How is Immunotherapy Used to Treat Lymphoma?

September 3, 2020

Medically Reviewed By: Philippe Armand, MD, PhD

Immunotherapy is an approach to treatment that harnesses the body’s immune system to fight cancer and other diseases. It is used to treat a growing array of cancer types, often with striking success.

Lymphoma is a form of cancer that occurs when white blood cells known as lymphocytes grow abnormally. There are now close to 100 subtypes of Hodgkin lymphoma and non-Hodgkin lymphoma (NHL). While immunotherapy has been a mainstay of lymphoma treatment for decades, new methods are proving to be extremely effective in some lymphoma subtypes. The type of immunotherapy used varies with the type of lymphoma a patient has and with other health-related factors.

The U.S. Food and Drug Administration (FDA) has approved several immunotherapy agents for lymphoma and a range of potential new agents is undergoing clinical testing.

An image of T lymphocyte cells (smaller round cells) attached to a cancer cell.

What types of immunotherapy are used to treat lymphoma?

Monoclonal antibodies

Monoclonal antibodies are based on specialized proteins, called antibodies, that are produced by the immune system in response to foreign invaders such as viruses and bacteria. By latching onto proteins from these invaders, antibodies signal immune system T cells to kill infected cells.

Monoclonal antibodies — created by generating millions of copies of a particular antibody — may be used to destroy cancer cells directly, or to block “checkpoint proteins” on the surface of lymphoma cells, thereby unleashing an immune system attack on them.

Several such “immune checkpoint inhibitor” drugs, including nivolumab and pembrolizumab, are approved for advanced classical Hodgkin lymphoma, and pembrolizumab is also approved for primary mediastinal B-cell lymphoma, an aggressive B-cell NHL.

Antibody-drug conjugates

In antibody-drug conjugates, a monoclonal antibody is attached to a chemotherapy agent. The resulting compound works like a biological smart bomb, carrying the cancer-killing chemotherapy drug directly to tumor cells.

One such conjugate, brentuximab vedotin, has been approved for patients with advanced classical Hodgkin lymphoma or anaplastic large cell lymphoma. Another one, polatuzumab vedotin, has recently been approved for diffuse large B cell lymphoma (DLBCL), which is the most common lymphoma diagnosed in the USA.

Immunomodulatory drugs can act in a variety of ways against tumor cells, causing them to die, starving them of nutrients in the blood, and stimulating the immune system. One such drug, lenalidomide, is used in patients with several types of lymphoma.

CAR T-cell therapy

CAR T-cell therapy, a revolutionary therapy which uses specially engineered T cells to specifically target cancer cells, has been approved by the FDA as standard therapy for some adult patients with aggressive non-Hodgkin lymphoma that has relapsed after prior treatments, or has not responded to other therapies (refractory), and for patients age 25 and under with relapsed or refractory B-cell acute lymphoblastic leukemia.

Current research

An array of other immunotherapy approaches are also being tested in clinical trials in patients with lymphoma. These include vaccines, which stimulate the immune system to fight the disease.

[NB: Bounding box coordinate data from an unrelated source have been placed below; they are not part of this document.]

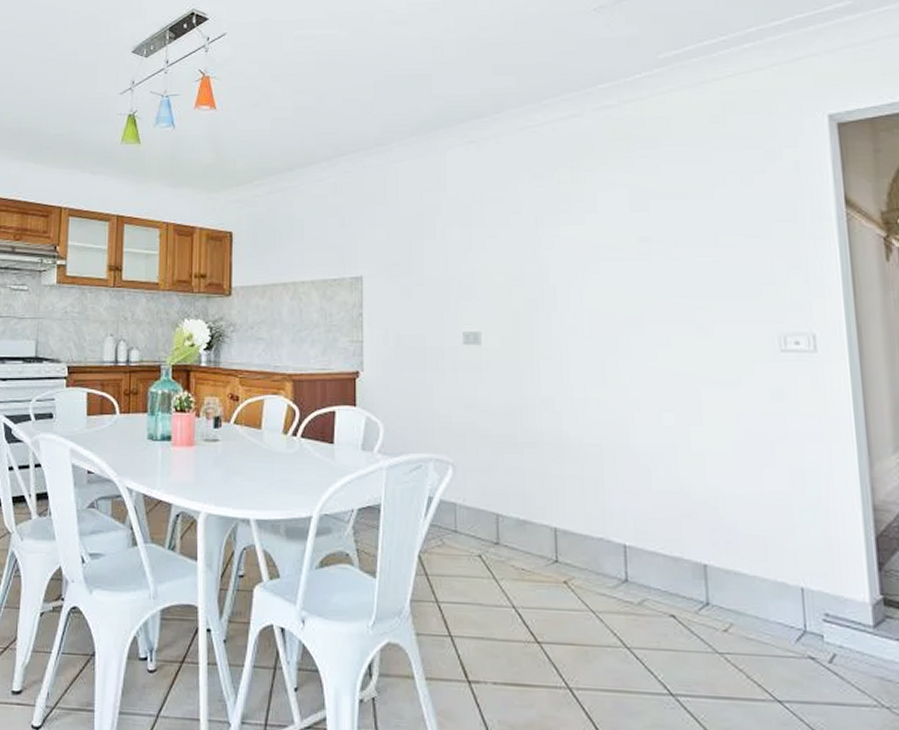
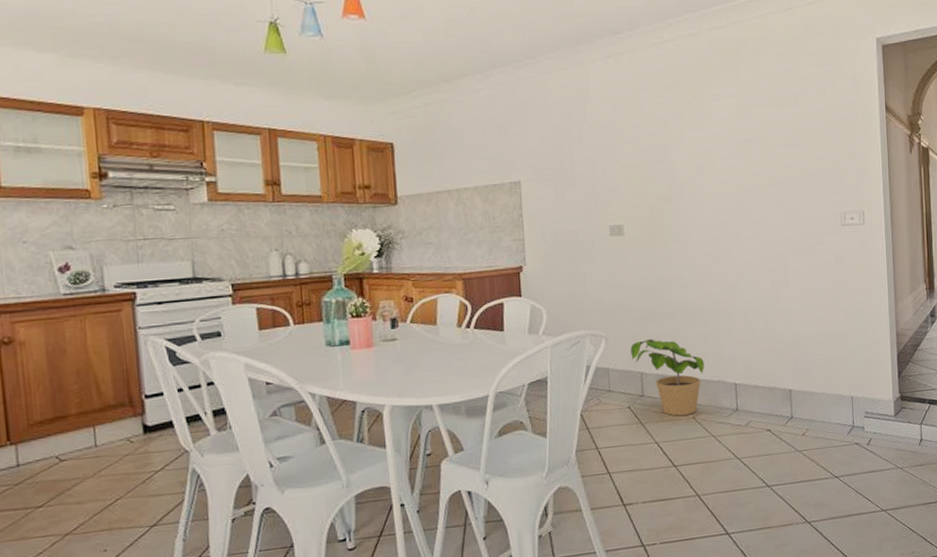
potted plant: none [484,473,581,577] -> present [631,339,704,416]

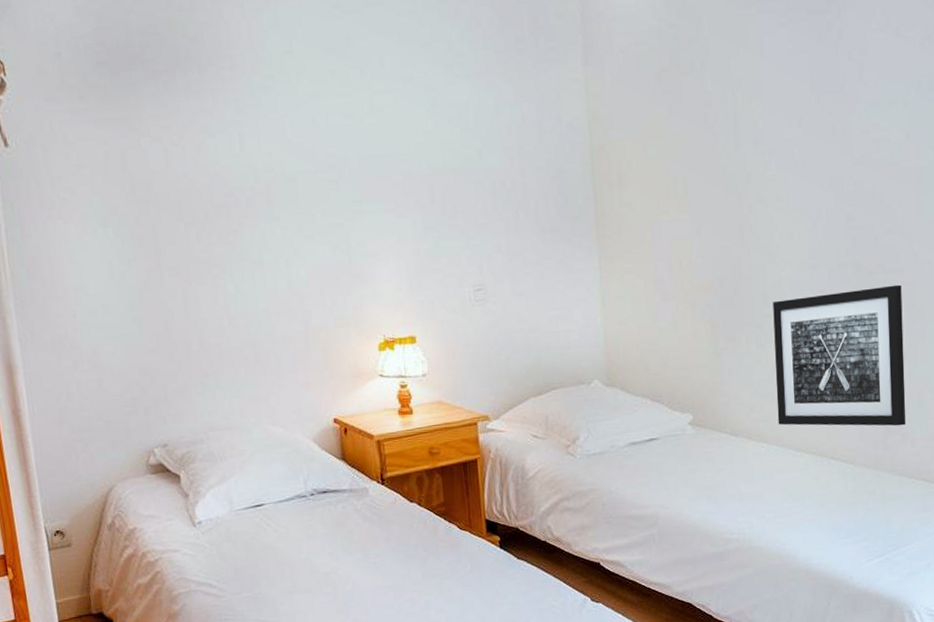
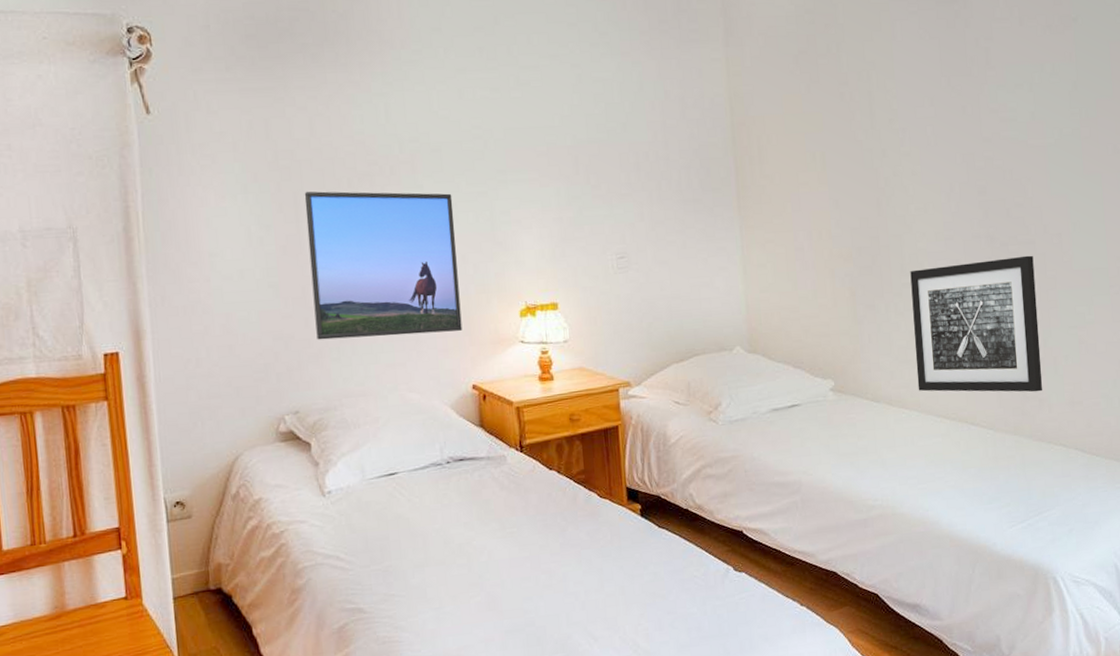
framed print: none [162,224,323,375] -> present [304,191,463,340]

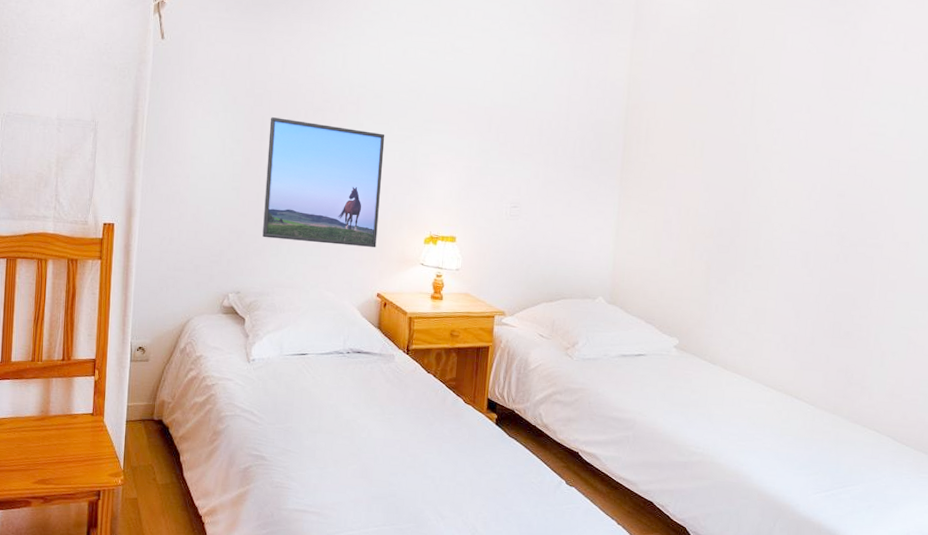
wall art: present [910,255,1043,392] -> none [752,255,879,380]

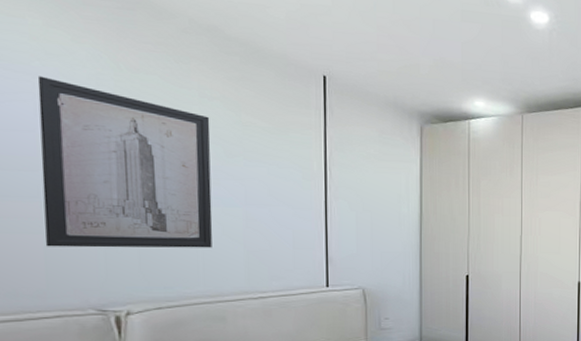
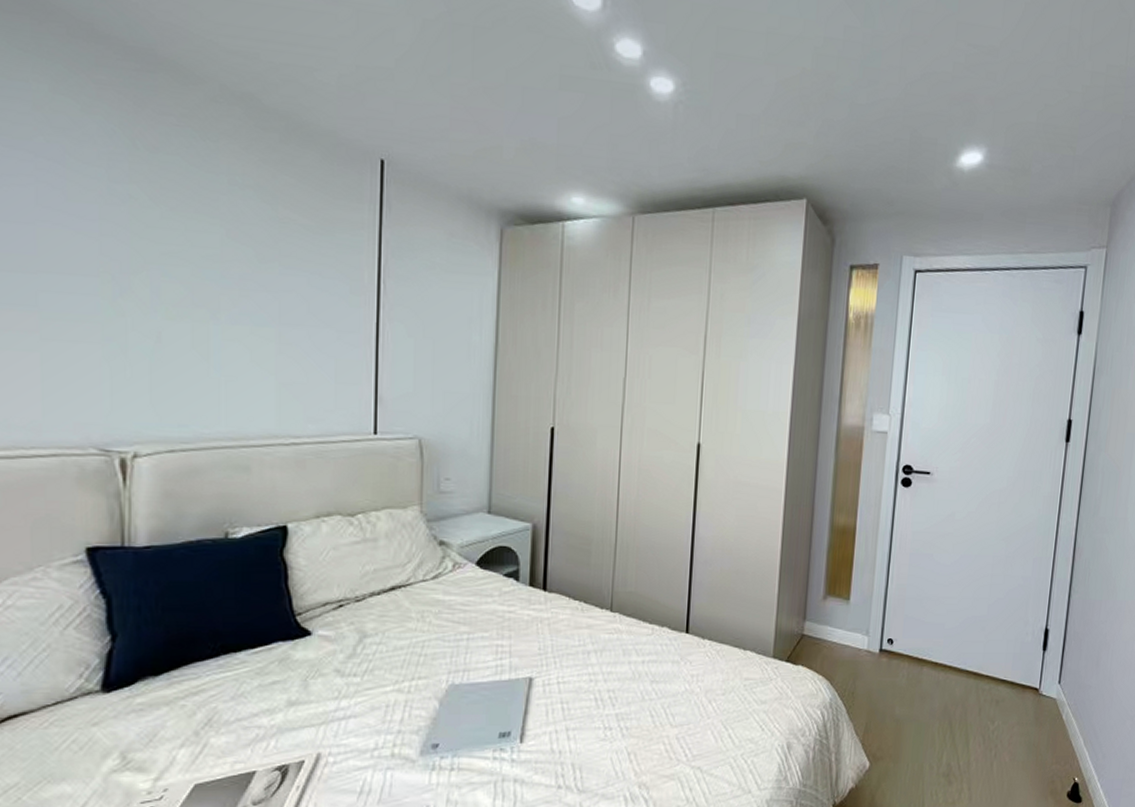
wall art: present [37,76,213,248] -> none [40,155,240,378]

“Immunotherapy has a long and successful history in the treatment of lymphoma,” says Philippe Armand, MD, PhD, chief of the Lymphoma Division at Dana-Farber. “Today, novel agents such as checkpoint-blocking antibodies and CAR T cells are revolutionizing the way we approach a number of different lymphoma types. Our research group is heavily involved in trying to better understand and define the optimal role of these treatments in the care of patients with lymphoma.”

About the Medical Reviewer

Philippe Armand, MD, PhD

Dr. Armand received his MD and PhD from the University of California, San Francisco in 2000. He completed his postgraduate training at Brigham and Women's Hospital and at Dana-Farber Cancer Institute in Boston. In 2007, he joined DFCI and is a member of the Hematologic Malignancies staff.